Saya dan teman-teman di daerah sudah berupaya agar eksekutif di daerah, seperti gubernur dan walikota, bupati, bisa ditembus melalui independen. Sekarang saya ingin supaya di tingkat nasional juga bisa ditembus melalu jalur independen juga.
Bukan itu saja, bagaimana nanti agar di tingkat DPR, DPRD I, DPRD II, bisa diisi perseorangan. Kalau sekarang baru DPD yang melalui jalur independen. Saya harus ikut mencalonkan agar ada legal standing, bahwa ada yang ingin maju jadi presiden tapi tidak bisa, karena undang-undang tentang ketentuan capres hanya bisa diusung parpol.
Alasan kedua, saya sebagai aktivis prodemokrasi, yang berjuang sejak tahun 80-an, pernah ditahan tiga tahun termasuk dibuang ke Nusa Kambangan, merasa bahwa agenda reformasi gagal. Kegagalan ini karena para aktivis prodemokrasi tidak mengatur, mengarahkan ke mana demokrasi berjalan. Praktis dua agende gerakan reformasi yaitu korupsi Soeharto dan kejahatan HAM tidak ditangani hingga 10 tahun terakhir. Padahal, dua hal ini yang membakar gerakan reformasi.
Dua kejahatan itu tidak tertangani karena mereka yang menjadi pimpinan nasional ada hubungan historis maupun hutang politik dan ekonomi dengan Orde Baru. Sepuluh tahun sudah cukup, saatnya kaum kekuatan prodemokrasi mengambil alih kekuasaan politik.
Ketiga, muncul kesadaran bahwa sepuluh tahun terakhir, gerakan prodemokrasi terutama yang berakar dari gerakan mahasiswa hanya bisa menumbang kekuasaan Orde Baru, tapi belum pernah mengambil alih kekuasaan politik.
Apakah langkah Anda justru tidak mendegradasi parpol, yang sebenarnya elemen penting demokrasi?
Demokrasi tertua adalah Amerika Serikat, yaitu sejak 200 tahun lalu.
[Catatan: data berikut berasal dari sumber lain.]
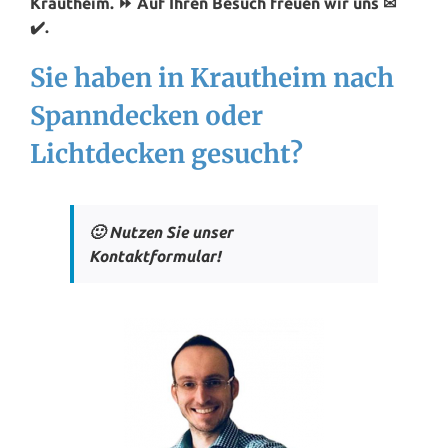
Krautheim. ⏩ Auf Ihren Besuch freuen wir uns ✉
✔️.
Sie haben in Krautheim nach
Spanndecken oder
Lichtdecken gesucht?
🙂 Nutzen Sie unser
Kontaktformular!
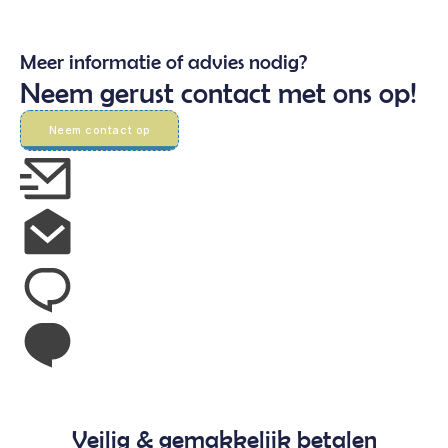
Meer informatie of advies nodig?
Neem gerust contact met ons op!
Neem contact op
Veilig & gemakkelijk betalen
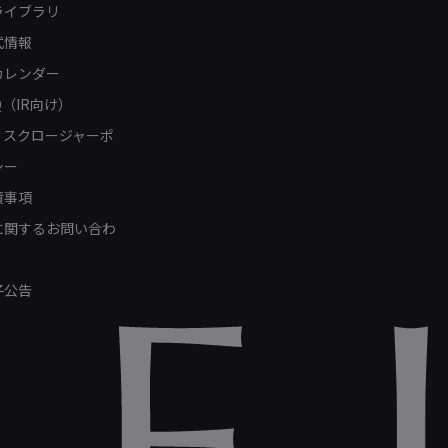
ライブラリ
式情報
カレンダー
Q（IR向け）
ィスクロージャーポ
シー
責事項
Rに関するお問い合わ
子公告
Sejak hari pertama mereka merdeka, calon independen sudah boleh ada. Negara yang menjalankan sistem demokrasi umumnya mengizinkan independen untuk masuk.
Contoh yang paling dekat dengan kita adalah Malaysia. Sekarang di Malaysia ada dua dari calon independen yang masuk DPR-nya. Begitu pula di Korea Selatan, yang eksekutif maupun legislatifnya boleh dimasuki melalui jalur independen maupun parpol.
Sebenarnya keikutsertaan calon independen merupakan praktik demokrasi modern. Sekalipun parpol sebagai wahana penguatan demokrasi, tapi warga negara sebagai pemegang kedaulatan utama, tidak dicabut haknya. Negara boleh runtuh, parpol boleh hilang, apakah warga negara boleh hilang? Kan tidak. Kalau warga negara tidak maka tidak ada semuanya. Kalau partai tidak ada warga negara tidak ada.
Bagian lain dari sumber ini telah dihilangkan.